>>
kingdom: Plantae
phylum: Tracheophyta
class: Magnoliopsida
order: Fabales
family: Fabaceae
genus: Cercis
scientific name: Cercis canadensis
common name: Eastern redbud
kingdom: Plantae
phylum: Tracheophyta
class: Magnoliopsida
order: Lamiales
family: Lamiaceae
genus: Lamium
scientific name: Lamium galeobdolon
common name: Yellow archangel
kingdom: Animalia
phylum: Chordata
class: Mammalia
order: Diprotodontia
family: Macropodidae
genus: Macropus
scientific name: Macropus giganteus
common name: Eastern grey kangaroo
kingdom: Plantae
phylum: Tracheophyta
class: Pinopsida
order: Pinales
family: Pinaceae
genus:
<<
WHAT THE TASK REQUIRES ▸
Write out all of the data above line by line, changing nothing.

TASK ANSWER ▸
kingdom: Plantae
phylum: Tracheophyta
class: Magnoliopsida
order: Fabales
family: Fabaceae
genus: Cercis
scientific name: Cercis canadensis
common name: Eastern redbud
kingdom: Plantae
phylum: Tracheophyta
class: Magnoliopsida
order: Lamiales
family: Lamiaceae
genus: Lamium
scientific name: Lamium galeobdolon
common name: Yellow archangel
kingdom: Animalia
phylum: Chordata
class: Mammalia
order: Diprotodontia
family: Macropodidae
genus: Macropus
scientific name: Macropus giganteus
common name: Eastern grey kangaroo
kingdom: Plantae
phylum: Tracheophyta
class: Pinopsida
order: Pinales
family: Pinaceae
genus:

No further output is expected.